[Provided material]
■ ■ ■ ■

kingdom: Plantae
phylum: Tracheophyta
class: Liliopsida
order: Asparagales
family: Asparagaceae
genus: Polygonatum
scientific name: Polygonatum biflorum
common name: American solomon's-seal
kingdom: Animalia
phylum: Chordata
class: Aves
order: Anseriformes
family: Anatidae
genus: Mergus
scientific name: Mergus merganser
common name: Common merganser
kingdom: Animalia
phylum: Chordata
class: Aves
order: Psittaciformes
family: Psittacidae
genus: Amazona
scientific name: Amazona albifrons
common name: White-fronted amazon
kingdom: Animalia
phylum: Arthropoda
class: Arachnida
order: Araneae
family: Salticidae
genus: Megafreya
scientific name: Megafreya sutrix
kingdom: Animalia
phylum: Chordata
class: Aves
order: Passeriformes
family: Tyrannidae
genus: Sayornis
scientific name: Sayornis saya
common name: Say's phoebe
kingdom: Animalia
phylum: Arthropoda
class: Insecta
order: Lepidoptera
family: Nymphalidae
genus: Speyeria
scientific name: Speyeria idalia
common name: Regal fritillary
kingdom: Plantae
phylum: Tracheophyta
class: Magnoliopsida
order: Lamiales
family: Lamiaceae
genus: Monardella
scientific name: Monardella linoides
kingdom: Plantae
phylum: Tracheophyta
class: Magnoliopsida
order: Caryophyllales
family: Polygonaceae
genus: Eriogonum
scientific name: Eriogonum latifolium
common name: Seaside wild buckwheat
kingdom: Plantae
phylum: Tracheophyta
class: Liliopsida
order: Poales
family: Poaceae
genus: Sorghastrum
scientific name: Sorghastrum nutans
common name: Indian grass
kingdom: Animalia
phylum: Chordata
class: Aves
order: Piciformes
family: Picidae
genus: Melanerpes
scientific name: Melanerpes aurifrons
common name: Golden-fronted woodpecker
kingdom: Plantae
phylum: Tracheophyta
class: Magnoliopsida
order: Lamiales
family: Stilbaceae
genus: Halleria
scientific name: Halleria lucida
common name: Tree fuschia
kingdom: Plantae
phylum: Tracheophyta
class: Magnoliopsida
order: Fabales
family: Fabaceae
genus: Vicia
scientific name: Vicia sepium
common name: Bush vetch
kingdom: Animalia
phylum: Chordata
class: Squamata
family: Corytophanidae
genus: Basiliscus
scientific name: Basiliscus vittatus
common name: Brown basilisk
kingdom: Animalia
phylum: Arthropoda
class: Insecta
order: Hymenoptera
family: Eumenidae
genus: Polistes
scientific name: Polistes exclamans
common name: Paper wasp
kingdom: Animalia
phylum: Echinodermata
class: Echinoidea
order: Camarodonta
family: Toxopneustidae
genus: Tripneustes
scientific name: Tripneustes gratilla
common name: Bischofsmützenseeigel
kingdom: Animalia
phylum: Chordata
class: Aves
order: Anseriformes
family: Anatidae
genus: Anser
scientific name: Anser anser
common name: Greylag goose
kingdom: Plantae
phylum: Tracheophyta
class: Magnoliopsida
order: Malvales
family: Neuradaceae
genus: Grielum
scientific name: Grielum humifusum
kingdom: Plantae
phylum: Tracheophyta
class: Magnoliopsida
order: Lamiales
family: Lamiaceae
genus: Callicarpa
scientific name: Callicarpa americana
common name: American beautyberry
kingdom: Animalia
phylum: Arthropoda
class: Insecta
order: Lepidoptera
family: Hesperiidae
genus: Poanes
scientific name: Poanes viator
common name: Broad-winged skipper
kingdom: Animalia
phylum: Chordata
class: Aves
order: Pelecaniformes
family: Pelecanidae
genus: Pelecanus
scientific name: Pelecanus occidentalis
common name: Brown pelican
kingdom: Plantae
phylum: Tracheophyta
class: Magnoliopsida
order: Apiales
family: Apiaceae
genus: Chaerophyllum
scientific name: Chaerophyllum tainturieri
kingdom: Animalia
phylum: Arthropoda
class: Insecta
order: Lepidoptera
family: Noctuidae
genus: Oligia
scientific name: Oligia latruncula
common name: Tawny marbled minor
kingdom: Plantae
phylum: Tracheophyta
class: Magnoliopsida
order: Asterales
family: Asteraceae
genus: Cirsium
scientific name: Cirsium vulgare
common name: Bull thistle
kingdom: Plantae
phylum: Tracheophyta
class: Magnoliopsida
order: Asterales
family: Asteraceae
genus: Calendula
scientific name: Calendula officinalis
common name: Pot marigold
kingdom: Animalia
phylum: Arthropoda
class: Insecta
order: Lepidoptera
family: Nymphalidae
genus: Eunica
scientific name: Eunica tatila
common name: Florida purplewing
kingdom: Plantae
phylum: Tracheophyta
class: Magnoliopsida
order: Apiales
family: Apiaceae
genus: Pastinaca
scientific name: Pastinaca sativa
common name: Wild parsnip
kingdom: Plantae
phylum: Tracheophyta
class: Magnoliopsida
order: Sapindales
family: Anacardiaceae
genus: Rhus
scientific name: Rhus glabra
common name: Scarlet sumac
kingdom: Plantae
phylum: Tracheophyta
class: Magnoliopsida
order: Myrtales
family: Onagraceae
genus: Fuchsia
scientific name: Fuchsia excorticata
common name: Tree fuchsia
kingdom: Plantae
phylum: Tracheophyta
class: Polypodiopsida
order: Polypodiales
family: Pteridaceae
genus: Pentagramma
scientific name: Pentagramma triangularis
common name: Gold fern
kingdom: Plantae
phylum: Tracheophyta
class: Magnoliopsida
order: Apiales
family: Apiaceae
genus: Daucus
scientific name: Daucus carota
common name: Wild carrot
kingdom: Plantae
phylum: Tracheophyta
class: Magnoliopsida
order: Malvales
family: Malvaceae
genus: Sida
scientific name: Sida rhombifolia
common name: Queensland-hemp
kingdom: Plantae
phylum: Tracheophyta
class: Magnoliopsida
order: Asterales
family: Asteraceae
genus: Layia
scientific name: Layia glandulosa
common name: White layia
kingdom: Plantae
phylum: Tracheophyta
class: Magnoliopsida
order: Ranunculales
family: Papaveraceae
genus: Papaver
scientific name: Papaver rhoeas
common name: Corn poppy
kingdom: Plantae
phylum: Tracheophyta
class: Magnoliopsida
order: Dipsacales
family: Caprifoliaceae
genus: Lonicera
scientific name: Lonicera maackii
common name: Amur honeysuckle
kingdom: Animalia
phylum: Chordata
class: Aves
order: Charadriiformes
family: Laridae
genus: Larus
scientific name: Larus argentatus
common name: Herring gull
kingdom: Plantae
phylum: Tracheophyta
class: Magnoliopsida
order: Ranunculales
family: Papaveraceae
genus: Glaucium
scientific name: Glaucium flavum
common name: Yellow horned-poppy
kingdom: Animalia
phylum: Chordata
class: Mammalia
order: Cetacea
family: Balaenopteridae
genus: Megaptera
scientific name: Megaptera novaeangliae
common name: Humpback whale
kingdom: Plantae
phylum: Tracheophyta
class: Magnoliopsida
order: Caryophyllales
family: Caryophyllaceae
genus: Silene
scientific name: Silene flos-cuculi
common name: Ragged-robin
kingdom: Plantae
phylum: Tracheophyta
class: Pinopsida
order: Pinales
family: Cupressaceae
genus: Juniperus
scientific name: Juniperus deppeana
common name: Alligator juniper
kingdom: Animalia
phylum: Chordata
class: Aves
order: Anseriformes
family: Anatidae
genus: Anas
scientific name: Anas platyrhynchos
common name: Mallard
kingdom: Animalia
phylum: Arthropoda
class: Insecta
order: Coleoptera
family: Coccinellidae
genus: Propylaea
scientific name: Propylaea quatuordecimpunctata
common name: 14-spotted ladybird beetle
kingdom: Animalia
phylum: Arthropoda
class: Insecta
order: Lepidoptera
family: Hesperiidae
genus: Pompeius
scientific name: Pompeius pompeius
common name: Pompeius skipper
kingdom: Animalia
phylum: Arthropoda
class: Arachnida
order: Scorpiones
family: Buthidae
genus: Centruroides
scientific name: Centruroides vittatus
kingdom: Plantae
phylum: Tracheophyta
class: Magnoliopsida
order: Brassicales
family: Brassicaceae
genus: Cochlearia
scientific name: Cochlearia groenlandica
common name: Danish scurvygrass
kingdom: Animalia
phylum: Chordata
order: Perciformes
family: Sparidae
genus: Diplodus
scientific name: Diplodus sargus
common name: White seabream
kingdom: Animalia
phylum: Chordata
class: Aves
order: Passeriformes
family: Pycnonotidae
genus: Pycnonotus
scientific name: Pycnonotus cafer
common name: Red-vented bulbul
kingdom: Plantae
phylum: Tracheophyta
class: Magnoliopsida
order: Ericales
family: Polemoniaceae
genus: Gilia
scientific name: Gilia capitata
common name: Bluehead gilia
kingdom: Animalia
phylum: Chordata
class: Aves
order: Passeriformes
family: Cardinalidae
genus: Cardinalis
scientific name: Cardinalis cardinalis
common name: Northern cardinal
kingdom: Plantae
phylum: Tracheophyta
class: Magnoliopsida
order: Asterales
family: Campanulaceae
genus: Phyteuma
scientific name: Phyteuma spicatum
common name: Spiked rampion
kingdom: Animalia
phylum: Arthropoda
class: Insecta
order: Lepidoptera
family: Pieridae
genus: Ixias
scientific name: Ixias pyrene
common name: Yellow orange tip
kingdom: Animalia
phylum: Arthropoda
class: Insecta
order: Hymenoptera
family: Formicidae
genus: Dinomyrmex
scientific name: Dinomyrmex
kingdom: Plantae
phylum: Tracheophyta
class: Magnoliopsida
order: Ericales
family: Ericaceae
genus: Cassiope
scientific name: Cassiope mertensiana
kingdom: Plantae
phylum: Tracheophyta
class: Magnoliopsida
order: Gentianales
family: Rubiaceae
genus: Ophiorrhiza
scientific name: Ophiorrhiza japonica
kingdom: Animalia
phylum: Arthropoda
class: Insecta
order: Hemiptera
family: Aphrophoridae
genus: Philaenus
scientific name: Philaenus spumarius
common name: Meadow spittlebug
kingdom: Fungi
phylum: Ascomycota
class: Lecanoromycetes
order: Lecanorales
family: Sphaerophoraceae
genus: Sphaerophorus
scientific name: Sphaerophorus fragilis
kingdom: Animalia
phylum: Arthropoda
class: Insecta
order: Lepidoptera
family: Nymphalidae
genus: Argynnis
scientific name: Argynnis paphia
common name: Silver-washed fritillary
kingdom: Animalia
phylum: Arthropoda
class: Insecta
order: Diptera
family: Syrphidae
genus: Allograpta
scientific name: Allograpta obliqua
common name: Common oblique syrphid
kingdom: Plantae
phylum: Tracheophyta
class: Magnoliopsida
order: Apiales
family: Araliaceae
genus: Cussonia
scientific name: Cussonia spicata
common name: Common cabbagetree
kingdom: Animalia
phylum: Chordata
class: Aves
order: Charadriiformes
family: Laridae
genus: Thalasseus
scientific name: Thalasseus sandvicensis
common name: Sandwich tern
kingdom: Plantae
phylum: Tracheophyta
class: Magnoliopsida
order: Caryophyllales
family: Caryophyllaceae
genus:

■ ■ ■ ■

[Exercise requirements]
Can you quote the lines of the material above word for word, starting with the line that contains "family: Formicidae" and going on through the line that contains "order: Lecanorales", both included?

[The completed task]
family: Formicidae
genus: Dinomyrmex
scientific name: Dinomyrmex
kingdom: Plantae
phylum: Tracheophyta
class: Magnoliopsida
order: Ericales
family: Ericaceae
genus: Cassiope
scientific name: Cassiope mertensiana
kingdom: Plantae
phylum: Tracheophyta
class: Magnoliopsida
order: Gentianales
family: Rubiaceae
genus: Ophiorrhiza
scientific name: Ophiorrhiza japonica
kingdom: Animalia
phylum: Arthropoda
class: Insecta
order: Hemiptera
family: Aphrophoridae
genus: Philaenus
scientific name: Philaenus spumarius
common name: Meadow spittlebug
kingdom: Fungi
phylum: Ascomycota
class: Lecanoromycetes
order: Lecanorales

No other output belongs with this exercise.